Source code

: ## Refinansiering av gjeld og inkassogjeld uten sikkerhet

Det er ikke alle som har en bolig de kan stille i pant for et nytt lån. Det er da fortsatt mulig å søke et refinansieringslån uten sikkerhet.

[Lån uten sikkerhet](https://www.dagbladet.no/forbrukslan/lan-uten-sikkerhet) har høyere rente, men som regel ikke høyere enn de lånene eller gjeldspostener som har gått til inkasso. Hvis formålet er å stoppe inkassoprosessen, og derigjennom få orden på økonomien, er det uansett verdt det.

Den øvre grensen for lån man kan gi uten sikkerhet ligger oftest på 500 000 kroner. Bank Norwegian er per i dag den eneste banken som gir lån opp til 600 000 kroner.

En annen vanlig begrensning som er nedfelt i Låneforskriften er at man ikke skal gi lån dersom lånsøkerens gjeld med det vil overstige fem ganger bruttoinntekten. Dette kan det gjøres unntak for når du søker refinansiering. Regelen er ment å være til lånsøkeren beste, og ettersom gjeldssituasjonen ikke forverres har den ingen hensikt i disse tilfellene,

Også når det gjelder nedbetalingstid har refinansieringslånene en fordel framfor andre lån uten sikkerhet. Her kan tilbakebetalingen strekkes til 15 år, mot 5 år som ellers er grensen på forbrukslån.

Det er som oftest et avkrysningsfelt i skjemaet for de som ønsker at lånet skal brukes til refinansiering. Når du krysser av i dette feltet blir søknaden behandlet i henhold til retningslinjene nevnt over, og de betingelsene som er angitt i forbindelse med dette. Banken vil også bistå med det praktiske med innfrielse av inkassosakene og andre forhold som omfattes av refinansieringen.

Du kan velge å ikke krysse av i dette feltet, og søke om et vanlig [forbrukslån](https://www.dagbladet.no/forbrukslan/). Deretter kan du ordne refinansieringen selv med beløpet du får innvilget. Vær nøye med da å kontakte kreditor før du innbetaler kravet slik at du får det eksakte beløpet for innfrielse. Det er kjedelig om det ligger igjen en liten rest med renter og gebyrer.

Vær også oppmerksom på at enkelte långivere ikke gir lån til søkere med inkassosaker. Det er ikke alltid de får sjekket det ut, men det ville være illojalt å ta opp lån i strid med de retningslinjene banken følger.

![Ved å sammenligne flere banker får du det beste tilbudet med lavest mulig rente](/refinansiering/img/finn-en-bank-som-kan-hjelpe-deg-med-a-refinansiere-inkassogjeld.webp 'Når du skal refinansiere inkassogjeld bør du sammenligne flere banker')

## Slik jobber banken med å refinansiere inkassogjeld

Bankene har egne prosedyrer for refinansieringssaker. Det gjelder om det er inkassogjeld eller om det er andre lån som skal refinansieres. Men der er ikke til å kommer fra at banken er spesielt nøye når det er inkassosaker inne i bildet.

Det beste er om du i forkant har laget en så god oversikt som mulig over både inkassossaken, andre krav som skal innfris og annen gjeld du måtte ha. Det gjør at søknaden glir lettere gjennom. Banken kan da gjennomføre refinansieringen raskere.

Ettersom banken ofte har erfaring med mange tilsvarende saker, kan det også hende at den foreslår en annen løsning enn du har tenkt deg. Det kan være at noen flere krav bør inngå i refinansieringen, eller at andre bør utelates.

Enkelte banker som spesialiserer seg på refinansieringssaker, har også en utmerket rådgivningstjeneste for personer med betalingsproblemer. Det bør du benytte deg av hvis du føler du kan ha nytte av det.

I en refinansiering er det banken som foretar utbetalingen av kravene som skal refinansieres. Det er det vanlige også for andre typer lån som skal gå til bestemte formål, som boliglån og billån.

──────────

The required result is a verbatim copy of all the entries.

## Exercise output:
Source code

: ## Refinansiering av gjeld og inkassogjeld uten sikkerhet

Det er ikke alle som har en bolig de kan stille i pant for et nytt lån. Det er da fortsatt mulig å søke et refinansieringslån uten sikkerhet.

[Lån uten sikkerhet](https://www.dagbladet.no/forbrukslan/lan-uten-sikkerhet) har høyere rente, men som regel ikke høyere enn de lånene eller gjeldspostener som har gått til inkasso. Hvis formålet er å stoppe inkassoprosessen, og derigjennom få orden på økonomien, er det uansett verdt det.

Den øvre grensen for lån man kan gi uten sikkerhet ligger oftest på 500 000 kroner. Bank Norwegian er per i dag den eneste banken som gir lån opp til 600 000 kroner.

En annen vanlig begrensning som er nedfelt i Låneforskriften er at man ikke skal gi lån dersom lånsøkerens gjeld med det vil overstige fem ganger bruttoinntekten. Dette kan det gjøres unntak for når du søker refinansiering. Regelen er ment å være til lånsøkeren beste, og ettersom gjeldssituasjonen ikke forverres har den ingen hensikt i disse tilfellene,

Også når det gjelder nedbetalingstid har refinansieringslånene en fordel framfor andre lån uten sikkerhet. Her kan tilbakebetalingen strekkes til 15 år, mot 5 år som ellers er grensen på forbrukslån.

Det er som oftest et avkrysningsfelt i skjemaet for de som ønsker at lånet skal brukes til refinansiering. Når du krysser av i dette feltet blir søknaden behandlet i henhold til retningslinjene nevnt over, og de betingelsene som er angitt i forbindelse med dette. Banken vil også bistå med det praktiske med innfrielse av inkassosakene og andre forhold som omfattes av refinansieringen.

Du kan velge å ikke krysse av i dette feltet, og søke om et vanlig [forbrukslån](https://www.dagbladet.no/forbrukslan/). Deretter kan du ordne refinansieringen selv med beløpet du får innvilget. Vær nøye med da å kontakte kreditor før du innbetaler kravet slik at du får det eksakte beløpet for innfrielse. Det er kjedelig om det ligger igjen en liten rest med renter og gebyrer.

Vær også oppmerksom på at enkelte långivere ikke gir lån til søkere med inkassosaker. Det er ikke alltid de får sjekket det ut, men det ville være illojalt å ta opp lån i strid med de retningslinjene banken følger.

![Ved å sammenligne flere banker får du det beste tilbudet med lavest mulig rente](/refinansiering/img/finn-en-bank-som-kan-hjelpe-deg-med-a-refinansiere-inkassogjeld.webp 'Når du skal refinansiere inkassogjeld bør du sammenligne flere banker')

## Slik jobber banken med å refinansiere inkassogjeld

Bankene har egne prosedyrer for refinansieringssaker. Det gjelder om det er inkassogjeld eller om det er andre lån som skal refinansieres. Men der er ikke til å kommer fra at banken er spesielt nøye når det er inkassosaker inne i bildet.

Det beste er om du i forkant har laget en så god oversikt som mulig over både inkassossaken, andre krav som skal innfris og annen gjeld du måtte ha. Det gjør at søknaden glir lettere gjennom. Banken kan da gjennomføre refinansieringen raskere.

Ettersom banken ofte har erfaring med mange tilsvarende saker, kan det også hende at den foreslår en annen løsning enn du har tenkt deg. Det kan være at noen flere krav bør inngå i refinansieringen, eller at andre bør utelates.

Enkelte banker som spesialiserer seg på refinansieringssaker, har også en utmerket rådgivningstjeneste for personer med betalingsproblemer. Det bør du benytte deg av hvis du føler du kan ha nytte av det.

I en refinansiering er det banken som foretar utbetalingen av kravene som skal refinansieres. Det er det vanlige også for andre typer lån som skal gå til bestemte formål, som boliglån og billån.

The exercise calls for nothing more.